[Problem to work on] Reproduce the rows below with every "Биология" switched to "Химия" and every other line left unchanged. Omit the pictures from the output.

=== Section Start ===

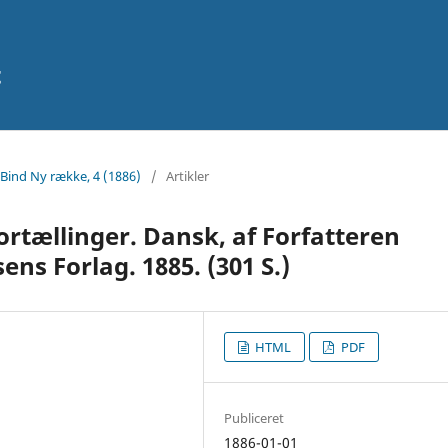
t
 Bind Ny række, 4 (1886)
/
Artikler
Fortællinger. Dansk, af Forfatteren
ens Forlag. 1885. (301 S.)
HTML
PDF
Publiceret
1886-01-01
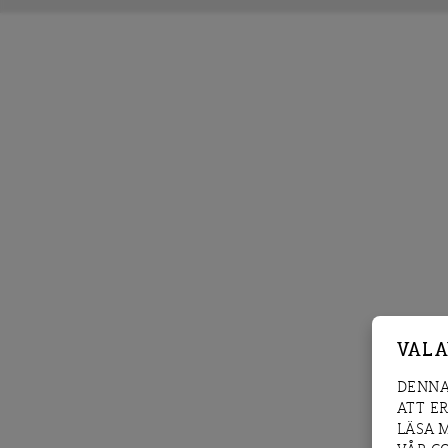
VAL 
DENNA
ATT E
LÄSA 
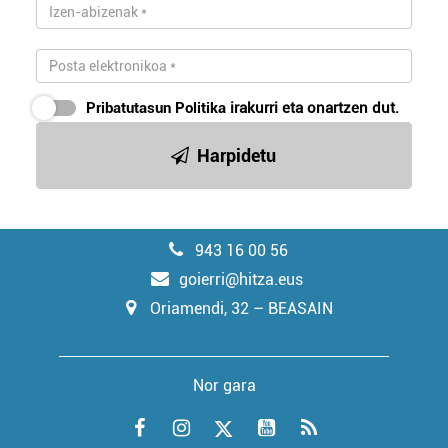
Pribatutasun Politika
irakurri eta onartzen dut.
Harpidetu
943 16 00 56
goierri@hitza.eus
Oriamendi, 32 – BEASAIN
Nor gara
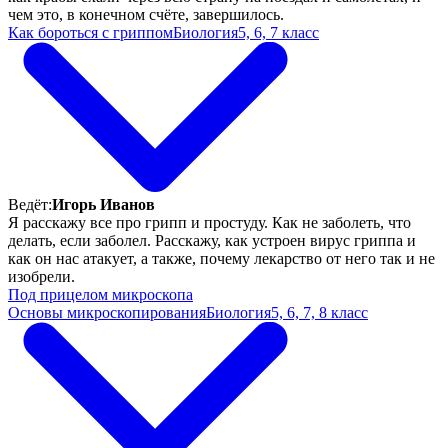
чем это, в конечном счёте, завершилось.
Как бороться с гриппом
Биология
5, 6, 7 класс
Ведёт:
Игорь Иванов
Я расскажу все про грипп и простуду. Как не заболеть, что
делать, если заболел. Расскажу, как устроен вирус гриппа и
как он нас атакует, а также, почему лекарство от него так и не
изобрели.
Под прицелом микроскопа
Основы микроскопирования
Биология
5, 6, 7, 8 класс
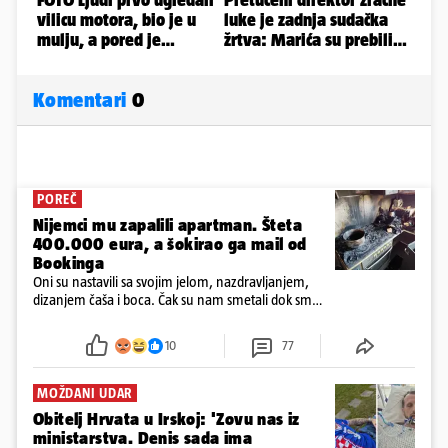
Komentari
0
POREČ
Nijemci mu zapalili apartman. Šteta
400.000 eura, a šokirao ga mail od
Bookinga
Oni su nastavili sa svojim jelom, nazdravljanjem,
dizanjem čaša i boca. Čak su nam smetali dok smo
u panici kupili crijeva kako bismo pokušali ugasiti
požar, rekao je vlasnik
10
77
MOŽDANI UDAR
Obitelj Hrvata u Irskoj: 'Zovu nas iz
ministarstva. Denis sada ima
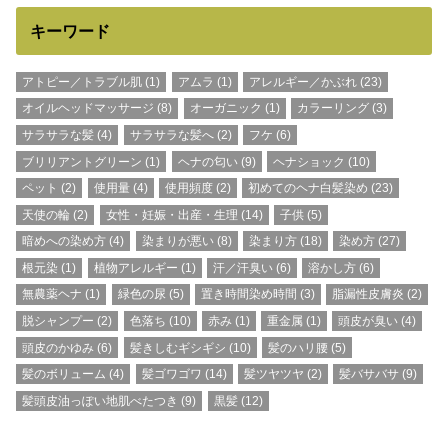
キーワード
アトピー／トラブル肌
(1)
アムラ
(1)
アレルギー／かぶれ
(23)
オイルヘッドマッサージ
(8)
オーガニック
(1)
カラーリング
(3)
サラサラな髪
(4)
サラサラな髪へ
(2)
フケ
(6)
ブリリアントグリーン
(1)
ヘナの匂い
(9)
ヘナショック
(10)
ペット
(2)
使用量
(4)
使用頻度
(2)
初めてのヘナ白髪染め
(23)
天使の輪
(2)
女性・妊娠・出産・生理
(14)
子供
(5)
暗めへの染め方
(4)
染まりが悪い
(8)
染まり方
(18)
染め方
(27)
根元染
(1)
植物アレルギー
(1)
汗／汗臭い
(6)
溶かし方
(6)
無農薬ヘナ
(1)
緑色の尿
(5)
置き時間染め時間
(3)
脂漏性皮膚炎
(2)
脱シャンプー
(2)
色落ち
(10)
赤み
(1)
重金属
(1)
頭皮が臭い
(4)
頭皮のかゆみ
(6)
髪きしむギシギシ
(10)
髪のハリ腰
(5)
髪のボリューム
(4)
髪ゴワゴワ
(14)
髪ツヤツヤ
(2)
髪バサバサ
(9)
髪頭皮油っぽい地肌べたつき
(9)
黒髪
(12)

=== Section End ===

[Response area]
t
 Bind Ny række, 4 (1886)
/
Artikler
Fortællinger. Dansk, af Forfatteren
ens Forlag. 1885. (301 S.)
HTML
PDF
Publiceret
1886-01-01
VAL 
DENNA
ATT E
LÄSA 
Pribatutasun Politika
irakurri eta onartzen dut.
Harpidetu
943 16 00 56
goierri@hitza.eus
Oriamendi, 32 – BEASAIN
Nor gara
чем это, в конечном счёте, завершилось.
Как бороться с гриппом
Химия
5, 6, 7 класс
Ведёт:
Игорь Иванов
Я расскажу все про грипп и простуду. Как не заболеть, что
делать, если заболел. Расскажу, как устроен вирус гриппа и
как он нас атакует, а также, почему лекарство от него так и не
изобрели.
Под прицелом микроскопа
Основы микроскопирования
Химия
5, 6, 7, 8 класс
Komentari
0
POREČ
Nijemci mu zapalili apartman. Šteta
400.000 eura, a šokirao ga mail od
Bookinga
Oni su nastavili sa svojim jelom, nazdravljanjem,
dizanjem čaša i boca. Čak su nam smetali dok smo
u panici kupili crijeva kako bismo pokušali ugasiti
požar, rekao je vlasnik
10
77
MOŽDANI UDAR
Obitelj Hrvata u Irskoj: 'Zovu nas iz
ministarstva. Denis sada ima
キーワード
アトピー／トラブル肌
(1)
アムラ
(1)
アレルギー／かぶれ
(23)
オイルヘッドマッサージ
(8)
オーガニック
(1)
カラーリング
(3)
サラサラな髪
(4)
サラサラな髪へ
(2)
フケ
(6)
ブリリアントグリーン
(1)
ヘナの匂い
(9)
ヘナショック
(10)
ペット
(2)
使用量
(4)
使用頻度
(2)
初めてのヘナ白髪染め
(23)
天使の輪
(2)
女性・妊娠・出産・生理
(14)
子供
(5)
暗めへの染め方
(4)
染まりが悪い
(8)
染まり方
(18)
染め方
(27)
根元染
(1)
植物アレルギー
(1)
汗／汗臭い
(6)
溶かし方
(6)
無農薬ヘナ
(1)
緑色の尿
(5)
置き時間染め時間
(3)
脂漏性皮膚炎
(2)
脱シャンプー
(2)
色落ち
(10)
赤み
(1)
重金属
(1)
頭皮が臭い
(4)
頭皮のかゆみ
(6)
髪きしむギシギシ
(10)
髪のハリ腰
(5)
髪のボリューム
(4)
髪ゴワゴワ
(14)
髪ツヤツヤ
(2)
髪バサバサ
(9)
髪頭皮油っぽい地肌べたつき
(9)
黒髪
(12)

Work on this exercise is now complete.